According to a 2021 survey (registration required) by my company, the top two reasons freelancers leave freelancing is unstable income and a lack of available projects. Unfortunately, these issues have haunted freelancers for years and contribute to the idea of the “starving freelancer” — an independent worker who is continuously forced to chase after new work just to pay the bills.

Although this idea doesn’t in any way paint the proper picture of what it means to be a freelancer, developing a continuous pipeline of projects that pays the bills isn’t easy.

That being said, one of the most important aspects to offer a freelancer is a dependable income that is consistently paid on time. While this may seem obvious to some, many freelancers have encountered clients who make them chase down payments and invoices regularly, making it that much more exhausting to even think of taking on another.

Freelancers work just the same as employees and use the same effort, if not more, to achieve outcomes, and they deserve the same treatment regarding pay. If you don’t have the resources to pay your freelancers on time, you can consider utilizing a talent platform that will take care of the billing for you. (Full disclosure: My company specializes in connecting freelancers and employers.)

Most importantly, no matter the strategy you decide to use to pay your freelancers, always discuss how payment is done ahead of the contract and stick to it.

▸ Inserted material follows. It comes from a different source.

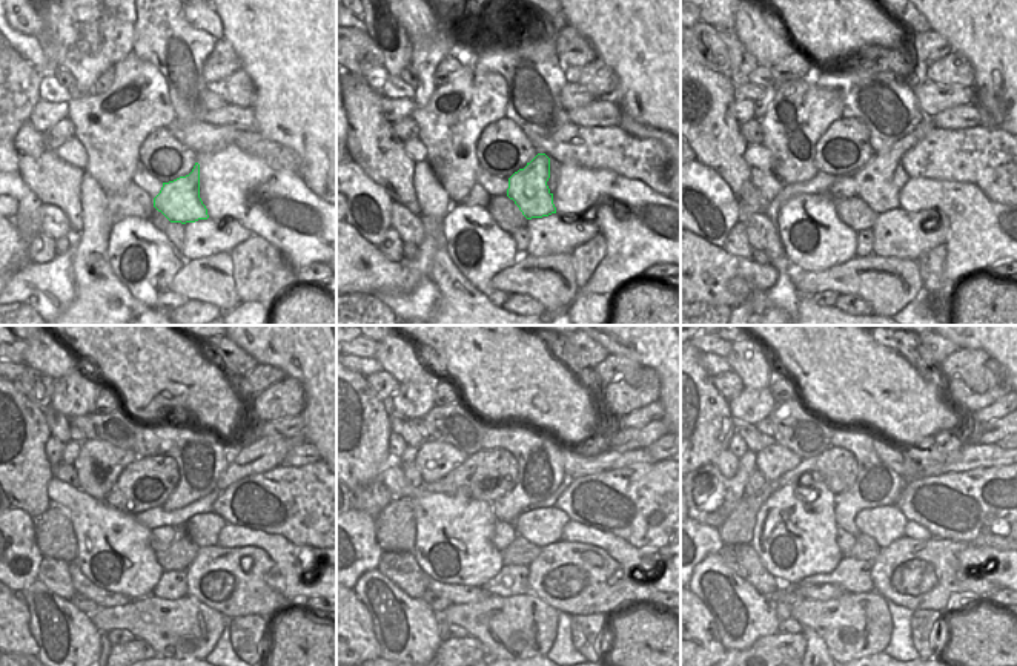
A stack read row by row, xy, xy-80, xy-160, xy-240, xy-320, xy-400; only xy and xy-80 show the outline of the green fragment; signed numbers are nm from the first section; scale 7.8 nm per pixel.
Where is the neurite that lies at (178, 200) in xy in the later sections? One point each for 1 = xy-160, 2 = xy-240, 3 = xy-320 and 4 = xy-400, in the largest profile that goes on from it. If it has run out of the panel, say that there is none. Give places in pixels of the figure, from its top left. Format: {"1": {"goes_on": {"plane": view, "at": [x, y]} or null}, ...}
{"1": {"goes_on": {"plane": "xy-160", "at": [876, 186]}}, "2": {"goes_on": {"plane": "xy-240", "at": [261, 454]}}, "3": {"goes_on": {"plane": "xy-320", "at": [622, 439]}}, "4": {"goes_on": {"plane": "xy-400", "at": [993, 431]}}}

Freelancers will greatly appreciate the upfront transparency, and your talent retention will benefit from it.

Attracting elite freelancers isn’t as easy as simply posting a job — and the benefits offered to full-time employees won’t do the trick, either. In an age where workers are gaining more control at a rapid pace, employers need to have a keen sense of how to attract independent workers — and their decisions will largely impact their agility in the years to come.